What to do | From the very first line of the data to the line containing "8 Home versions not supported |", retype everything exactly, leaving the pictures behind.

Data records |
=== Section Start ===

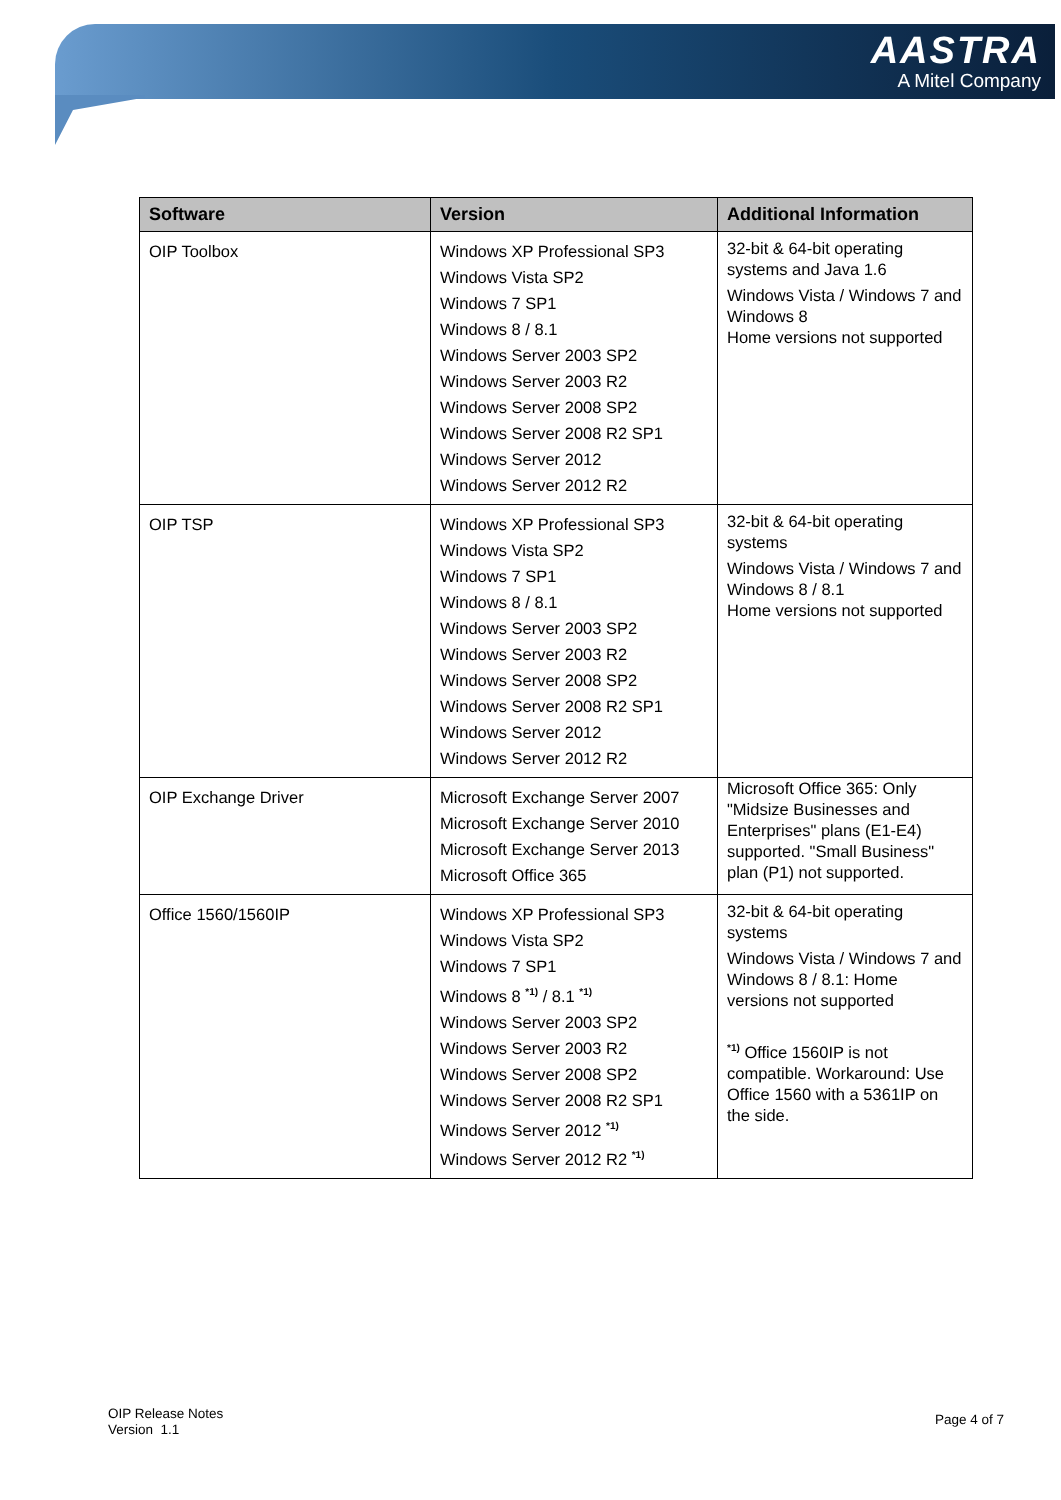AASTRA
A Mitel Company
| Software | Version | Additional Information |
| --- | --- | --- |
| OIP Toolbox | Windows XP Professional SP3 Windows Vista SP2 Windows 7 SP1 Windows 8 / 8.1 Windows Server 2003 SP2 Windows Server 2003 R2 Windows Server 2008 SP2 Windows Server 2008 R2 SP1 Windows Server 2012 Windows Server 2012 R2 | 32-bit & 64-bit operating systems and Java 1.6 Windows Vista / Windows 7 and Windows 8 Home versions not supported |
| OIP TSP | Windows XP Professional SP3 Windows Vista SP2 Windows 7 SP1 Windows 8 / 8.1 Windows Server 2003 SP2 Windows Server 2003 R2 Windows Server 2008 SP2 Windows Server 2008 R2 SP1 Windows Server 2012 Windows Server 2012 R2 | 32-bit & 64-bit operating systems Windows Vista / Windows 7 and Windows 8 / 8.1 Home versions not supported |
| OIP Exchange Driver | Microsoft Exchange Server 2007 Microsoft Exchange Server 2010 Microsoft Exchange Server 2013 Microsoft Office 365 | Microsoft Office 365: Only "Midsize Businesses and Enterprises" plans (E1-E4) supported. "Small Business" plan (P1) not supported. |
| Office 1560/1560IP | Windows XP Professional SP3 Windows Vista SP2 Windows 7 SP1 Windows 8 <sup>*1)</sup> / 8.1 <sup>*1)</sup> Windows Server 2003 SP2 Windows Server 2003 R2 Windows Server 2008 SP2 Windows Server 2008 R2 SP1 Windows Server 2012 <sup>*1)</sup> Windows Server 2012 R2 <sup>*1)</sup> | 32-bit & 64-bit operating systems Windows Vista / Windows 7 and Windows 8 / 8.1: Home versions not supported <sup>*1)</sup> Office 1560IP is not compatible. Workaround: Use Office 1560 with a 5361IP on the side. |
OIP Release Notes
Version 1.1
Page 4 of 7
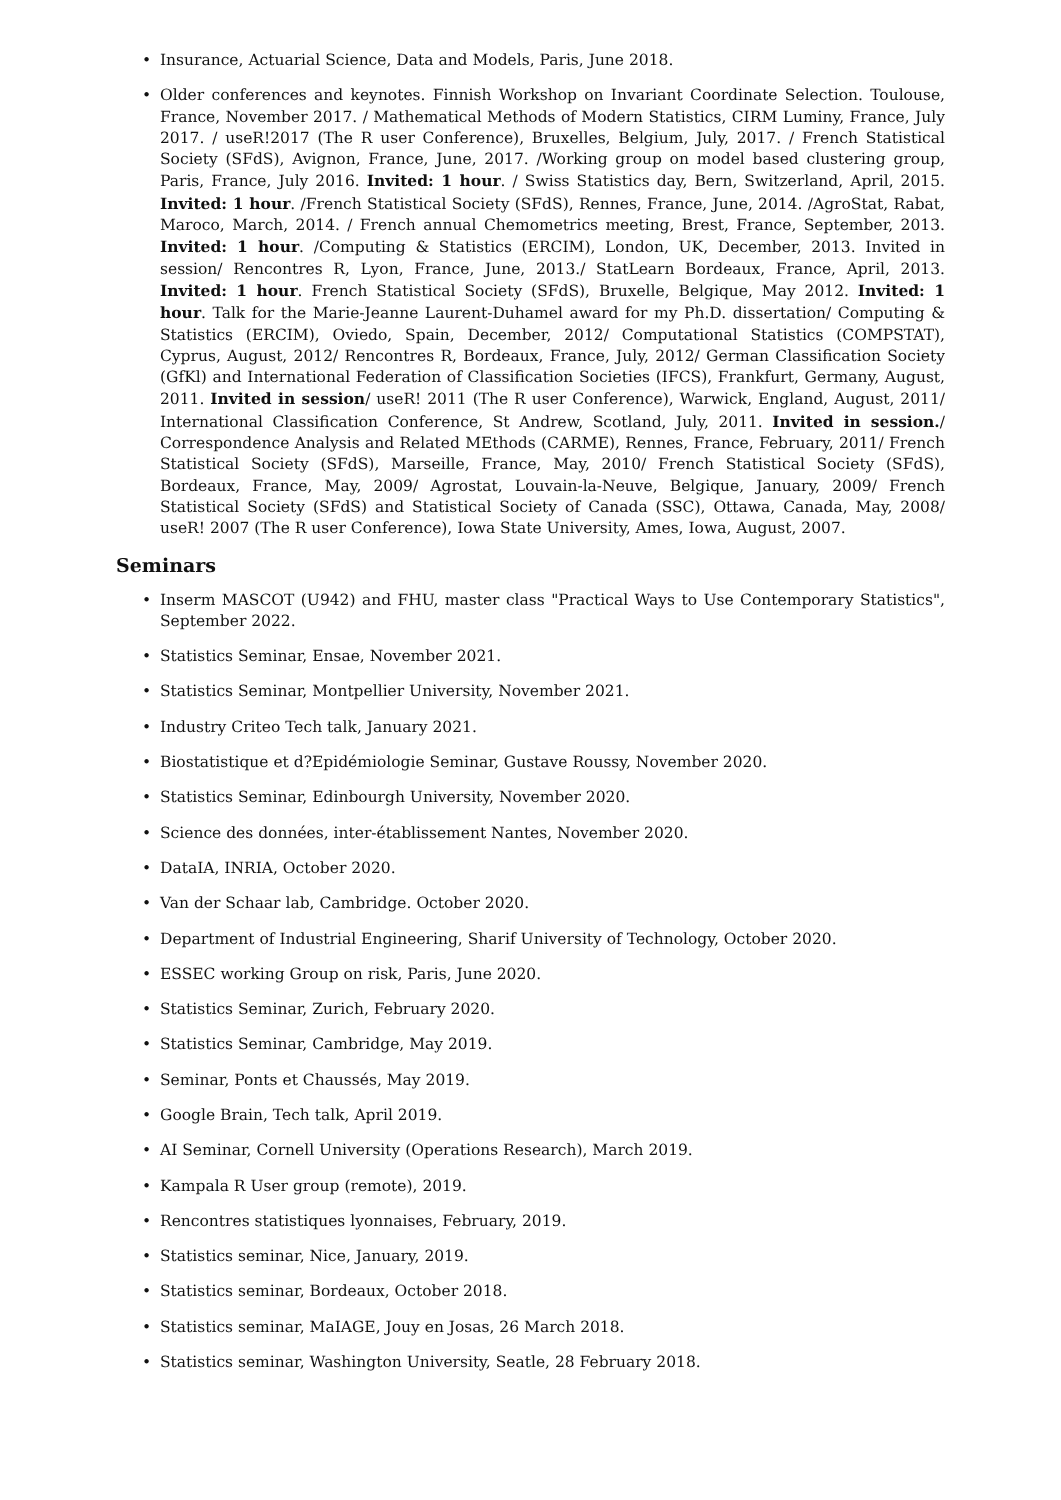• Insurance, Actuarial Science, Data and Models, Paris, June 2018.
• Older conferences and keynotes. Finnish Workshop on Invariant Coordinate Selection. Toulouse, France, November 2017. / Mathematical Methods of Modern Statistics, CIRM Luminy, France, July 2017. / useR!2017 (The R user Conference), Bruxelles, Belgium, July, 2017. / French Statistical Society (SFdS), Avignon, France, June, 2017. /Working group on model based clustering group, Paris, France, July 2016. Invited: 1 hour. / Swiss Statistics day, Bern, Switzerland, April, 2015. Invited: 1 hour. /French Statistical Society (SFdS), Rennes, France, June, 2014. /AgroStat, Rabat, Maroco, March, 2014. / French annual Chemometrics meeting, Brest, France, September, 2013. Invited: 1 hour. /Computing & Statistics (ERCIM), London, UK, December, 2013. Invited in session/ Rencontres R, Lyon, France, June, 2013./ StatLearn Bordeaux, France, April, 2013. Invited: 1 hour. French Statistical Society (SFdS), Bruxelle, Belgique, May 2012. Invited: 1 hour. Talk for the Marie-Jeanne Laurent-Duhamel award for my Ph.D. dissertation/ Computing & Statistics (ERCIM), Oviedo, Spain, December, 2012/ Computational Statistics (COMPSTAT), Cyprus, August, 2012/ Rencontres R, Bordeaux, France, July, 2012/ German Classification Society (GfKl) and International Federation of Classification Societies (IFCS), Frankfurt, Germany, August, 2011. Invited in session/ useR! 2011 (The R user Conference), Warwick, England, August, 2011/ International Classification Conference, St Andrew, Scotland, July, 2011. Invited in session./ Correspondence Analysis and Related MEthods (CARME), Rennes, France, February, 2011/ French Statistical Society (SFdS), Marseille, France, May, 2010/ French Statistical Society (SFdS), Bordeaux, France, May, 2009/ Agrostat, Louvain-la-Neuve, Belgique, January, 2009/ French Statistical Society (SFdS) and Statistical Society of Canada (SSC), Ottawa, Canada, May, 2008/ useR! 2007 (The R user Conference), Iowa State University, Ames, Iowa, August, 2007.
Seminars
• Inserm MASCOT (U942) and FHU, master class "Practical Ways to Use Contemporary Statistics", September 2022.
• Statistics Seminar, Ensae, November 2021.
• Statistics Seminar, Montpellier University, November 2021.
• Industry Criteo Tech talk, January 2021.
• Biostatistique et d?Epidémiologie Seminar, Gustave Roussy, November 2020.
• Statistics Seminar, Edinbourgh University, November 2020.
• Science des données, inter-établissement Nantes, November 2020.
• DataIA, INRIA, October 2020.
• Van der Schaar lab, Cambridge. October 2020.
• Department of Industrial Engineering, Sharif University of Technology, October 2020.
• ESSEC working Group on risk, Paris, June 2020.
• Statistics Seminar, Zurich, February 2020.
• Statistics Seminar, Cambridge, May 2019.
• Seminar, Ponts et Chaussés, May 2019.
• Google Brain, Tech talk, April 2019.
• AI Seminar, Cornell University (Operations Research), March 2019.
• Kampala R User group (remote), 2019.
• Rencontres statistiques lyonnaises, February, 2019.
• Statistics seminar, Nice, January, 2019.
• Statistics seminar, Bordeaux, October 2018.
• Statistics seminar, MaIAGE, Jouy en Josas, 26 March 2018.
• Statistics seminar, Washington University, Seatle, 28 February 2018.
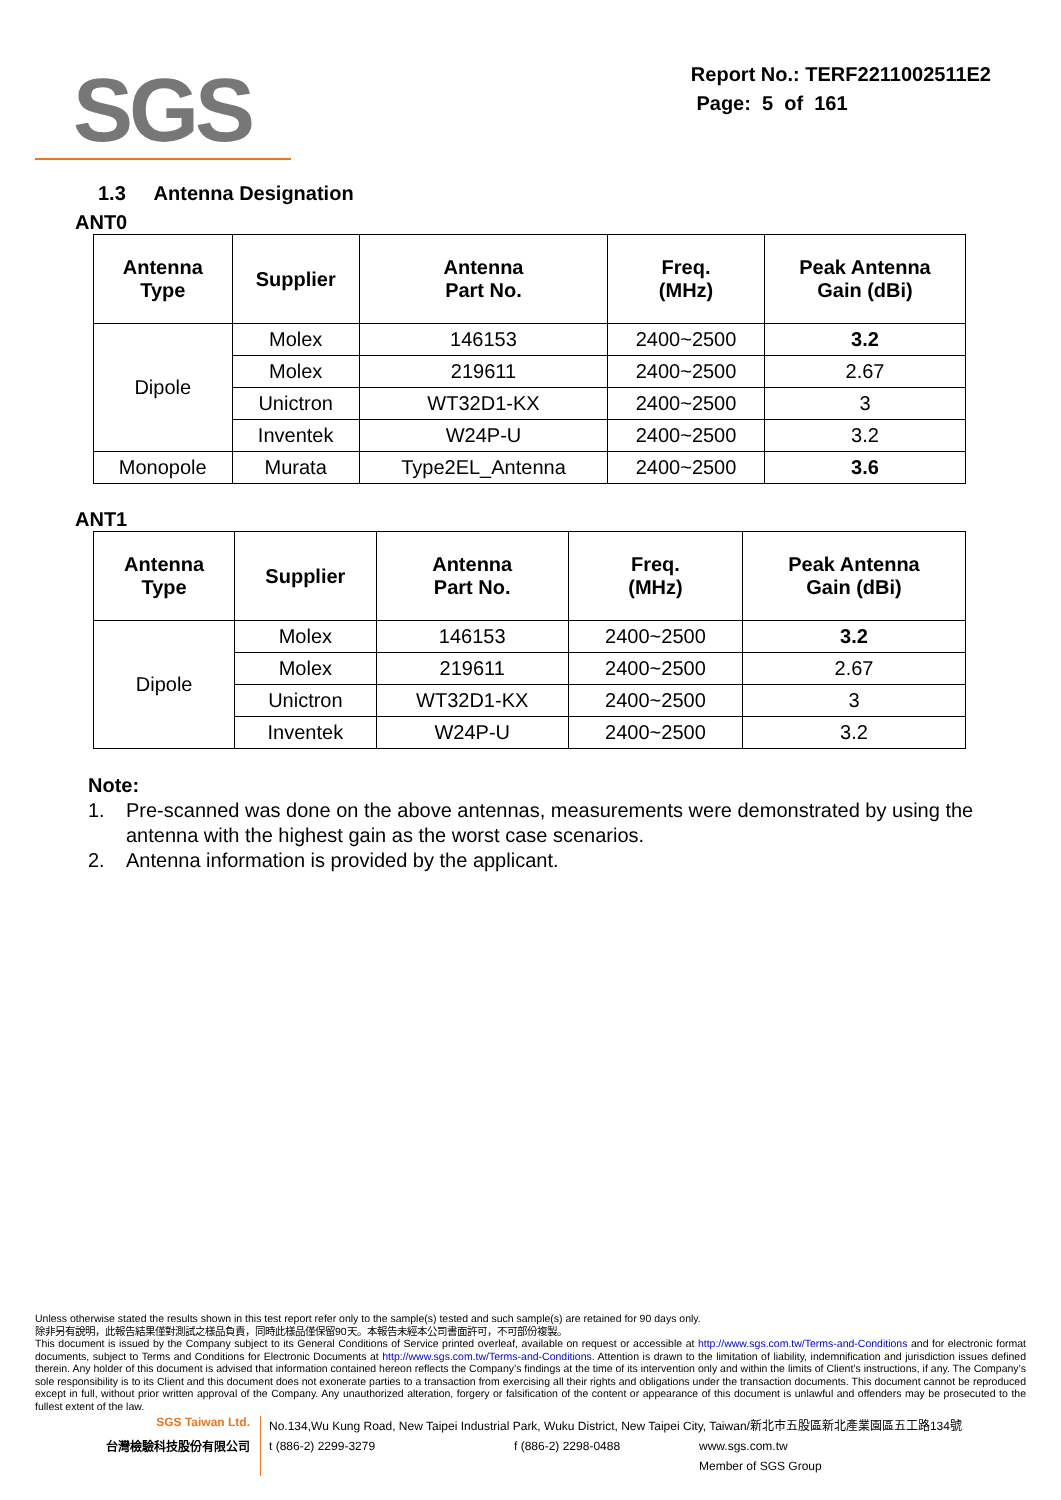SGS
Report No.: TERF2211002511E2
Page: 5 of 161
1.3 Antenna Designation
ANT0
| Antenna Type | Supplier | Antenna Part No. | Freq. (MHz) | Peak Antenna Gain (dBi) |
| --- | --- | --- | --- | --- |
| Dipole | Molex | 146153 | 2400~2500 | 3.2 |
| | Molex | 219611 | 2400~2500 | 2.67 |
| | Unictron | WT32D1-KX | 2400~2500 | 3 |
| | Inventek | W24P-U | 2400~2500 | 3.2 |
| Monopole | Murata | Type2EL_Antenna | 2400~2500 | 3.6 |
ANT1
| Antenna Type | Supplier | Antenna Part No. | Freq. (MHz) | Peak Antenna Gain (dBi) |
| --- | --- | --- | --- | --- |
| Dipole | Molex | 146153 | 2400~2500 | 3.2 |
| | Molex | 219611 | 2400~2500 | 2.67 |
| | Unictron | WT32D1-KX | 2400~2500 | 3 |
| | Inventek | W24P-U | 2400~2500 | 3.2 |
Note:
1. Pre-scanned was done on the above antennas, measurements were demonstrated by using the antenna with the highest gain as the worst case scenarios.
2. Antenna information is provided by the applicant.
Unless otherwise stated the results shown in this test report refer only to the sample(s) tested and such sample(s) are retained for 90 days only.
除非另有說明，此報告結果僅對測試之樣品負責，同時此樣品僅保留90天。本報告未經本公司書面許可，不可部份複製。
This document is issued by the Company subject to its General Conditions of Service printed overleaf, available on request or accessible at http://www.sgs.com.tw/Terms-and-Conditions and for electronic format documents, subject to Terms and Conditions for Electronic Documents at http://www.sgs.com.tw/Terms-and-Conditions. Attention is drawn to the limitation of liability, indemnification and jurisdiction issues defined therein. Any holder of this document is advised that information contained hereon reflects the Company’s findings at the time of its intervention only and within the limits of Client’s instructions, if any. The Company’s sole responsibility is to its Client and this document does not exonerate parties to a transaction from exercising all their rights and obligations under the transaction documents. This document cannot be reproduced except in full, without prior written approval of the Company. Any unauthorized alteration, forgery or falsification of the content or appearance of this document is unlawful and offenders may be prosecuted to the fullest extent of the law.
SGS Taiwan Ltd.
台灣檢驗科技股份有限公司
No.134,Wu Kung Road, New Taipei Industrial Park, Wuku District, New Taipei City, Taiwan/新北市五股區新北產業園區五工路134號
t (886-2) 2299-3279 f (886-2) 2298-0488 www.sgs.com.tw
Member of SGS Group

=== Section End ===

Written reply |
AASTRA
A Mitel Company
| Software | Version | Additional Information |
| --- | --- | --- |
| OIP Toolbox | Windows XP Professional SP3 Windows Vista SP2 Windows 7 SP1 Windows 8 / 8.1 Windows Server 2003 SP2 Windows Server 2003 R2 Windows Server 2008 SP2 Windows Server 2008 R2 SP1 Windows Server 2012 Windows Server 2012 R2 | 32-bit & 64-bit operating systems and Java 1.6 Windows Vista / Windows 7 and Windows 8 Home versions not supported |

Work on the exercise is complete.